The D.C. Circuit’s decision rejecting Trump’s claims of immunity came from a unanimous three-judge panel made up of two judges appointed by President Joe Biden and a judge appointed by former President George H. W. Bush. In a 57-page opinion, the panel rebutted Trump’s claim that he cannot be prosecuted for his official acts as president. It explained that Trump’s “stance would collapse our system of separated powers by placing the President beyond the reach of all three Branches … We cannot accept that the office of the Presidency places its former occupants above the law for all time thereafter.”

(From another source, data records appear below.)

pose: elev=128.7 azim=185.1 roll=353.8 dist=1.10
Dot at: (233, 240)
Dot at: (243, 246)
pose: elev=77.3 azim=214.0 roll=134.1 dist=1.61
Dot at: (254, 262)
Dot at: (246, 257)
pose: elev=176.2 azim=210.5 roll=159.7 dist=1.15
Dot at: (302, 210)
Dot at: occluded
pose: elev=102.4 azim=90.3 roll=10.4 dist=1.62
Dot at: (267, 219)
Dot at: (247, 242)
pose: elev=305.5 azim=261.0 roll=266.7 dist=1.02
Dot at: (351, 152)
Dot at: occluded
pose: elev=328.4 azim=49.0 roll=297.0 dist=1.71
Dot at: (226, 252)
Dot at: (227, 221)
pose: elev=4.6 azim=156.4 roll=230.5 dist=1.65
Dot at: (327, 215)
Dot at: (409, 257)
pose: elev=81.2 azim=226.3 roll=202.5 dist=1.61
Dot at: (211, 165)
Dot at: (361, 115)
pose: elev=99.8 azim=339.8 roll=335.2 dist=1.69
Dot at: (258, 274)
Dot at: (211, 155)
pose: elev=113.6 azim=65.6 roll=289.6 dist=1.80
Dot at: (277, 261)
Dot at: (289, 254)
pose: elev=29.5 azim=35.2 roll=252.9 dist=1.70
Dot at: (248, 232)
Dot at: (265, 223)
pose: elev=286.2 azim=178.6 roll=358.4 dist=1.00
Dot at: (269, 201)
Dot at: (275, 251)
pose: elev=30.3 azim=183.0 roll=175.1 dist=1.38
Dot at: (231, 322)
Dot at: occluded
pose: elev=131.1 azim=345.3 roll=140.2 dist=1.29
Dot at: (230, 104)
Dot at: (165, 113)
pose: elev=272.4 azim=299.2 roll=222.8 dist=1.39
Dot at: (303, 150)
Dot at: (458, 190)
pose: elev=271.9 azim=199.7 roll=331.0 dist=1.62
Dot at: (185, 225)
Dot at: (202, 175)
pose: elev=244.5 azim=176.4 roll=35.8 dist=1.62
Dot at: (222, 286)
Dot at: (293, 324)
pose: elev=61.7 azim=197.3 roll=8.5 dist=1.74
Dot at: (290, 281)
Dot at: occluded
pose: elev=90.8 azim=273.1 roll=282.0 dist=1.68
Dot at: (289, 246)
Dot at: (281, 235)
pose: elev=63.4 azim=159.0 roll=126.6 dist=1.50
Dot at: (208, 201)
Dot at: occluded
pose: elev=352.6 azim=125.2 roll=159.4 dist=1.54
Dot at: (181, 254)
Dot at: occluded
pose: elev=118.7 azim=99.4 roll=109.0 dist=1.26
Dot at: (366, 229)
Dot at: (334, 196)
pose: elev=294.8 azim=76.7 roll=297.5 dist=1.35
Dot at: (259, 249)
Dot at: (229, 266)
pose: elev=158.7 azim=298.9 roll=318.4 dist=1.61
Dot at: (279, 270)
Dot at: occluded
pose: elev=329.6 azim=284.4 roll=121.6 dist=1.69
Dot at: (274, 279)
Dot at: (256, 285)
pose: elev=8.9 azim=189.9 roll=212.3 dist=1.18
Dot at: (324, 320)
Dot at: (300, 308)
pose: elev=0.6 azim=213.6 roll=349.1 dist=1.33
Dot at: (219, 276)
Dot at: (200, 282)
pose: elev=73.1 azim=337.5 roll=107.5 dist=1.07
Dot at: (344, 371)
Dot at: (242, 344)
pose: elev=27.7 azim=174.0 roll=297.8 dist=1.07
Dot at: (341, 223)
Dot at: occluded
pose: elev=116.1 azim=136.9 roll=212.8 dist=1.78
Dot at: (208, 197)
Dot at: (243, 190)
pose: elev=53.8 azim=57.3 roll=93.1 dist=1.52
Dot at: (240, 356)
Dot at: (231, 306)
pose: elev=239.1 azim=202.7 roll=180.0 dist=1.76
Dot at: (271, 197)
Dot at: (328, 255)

The panel similarly declined to accept Trump’s contention that under the Constitution, a former president can be prosecuted on criminal charges only if he is first impeached by the House and convicted by the Senate, while Trump was acquitted by the Senate. The Constitution specifies the penalties that can be imposed if an official is convicted, the court of appeals stressed, such as removal from office and a bar on holding future office, and it “makes clear that the limited consequences of impeachment do not immunize convicted officers from criminal prosecution,” but it does not mean that officials who are not convicted cannot be prosecuted.

And the Constitution’s double jeopardy clause, the panel continued, also does not bar Trump’s prosecution. Trump had contended that he cannot be criminally prosecuted because he was impeached for similar or closely related conduct but acquitted by the Senate. The double jeopardy clause, the panel emphasized, is intended to bar multiple criminal prosecutions, which is not the case here.

U.S. District Judge Tanya Chutkan had originally set a Mar. 4 trial date for Trump’s case, but last week she threw out that date and indicated that she would set a new one “if and when” Trump’s immunity claims are resolved.

Under the Supreme Court’s rules, Trump had 90 days to file his petition for review of the D.C. Circuit’s decision. But the court of appeals signaled that they expected him to move much faster, indicating that its decision would go into effect on Feb. 12 unless he went to the Supreme Court by then.

Trump came to the court on Monday afternoon, seeking a stay of the D.C. Circuit’s decision. The appeals court’s ruling that Trump is not immune from prosecution was, he wrote, “a stunning breach of precedent and historical norms.” If it is allowed to stand, he warned, it will unleash “destructive cycles of recrimination,” so that the threat of future prosecutions “will hang like a millstone around every future President’s neck, distorting Presidential decisionmaking, undermining the President’s independence, and clouding the President’s ability to deal fearlessly and impartially with the duties of his office.”

Moreover, Trump added, if he is required to stand trial “at the height of election season,” it would “radically disrupt” his ability to campaign. Therefore, he concluded, the D.C. Circuit’s ruling poses a threat to both his own First Amendment rights and those of “tens of millions of Americans” – who, he insisted, “are entitled to hear” his “campaign message as they decide how to cast their votes in November.”

Just as he did in opposing Supreme Court review in December, Trump cautioned the justices against moving too quickly. He suggested that allowing him to first seek reconsideration of the panel’s decision from the full D.C. Circuit would “provide an opportunity” for “thoughtful consideration in the lower court before this Court addresses the novel, complex, and momentous issues at stake in this appeal.”

Trump’s request will go first to Chief Justice John Roberts, who handles emergency appeals from the D.C. Circuit. Roberts almost certainly will direct Smith to file a response to Trump’s application. Once that response has been filed, Roberts and (again, almost certainly) the rest of the court could either treat Trump’s request as an application for a stay of the D.C. Circuit’s decision, as he has billed it, or they could treat it as a petition for review of the lower court’s decision more broadly.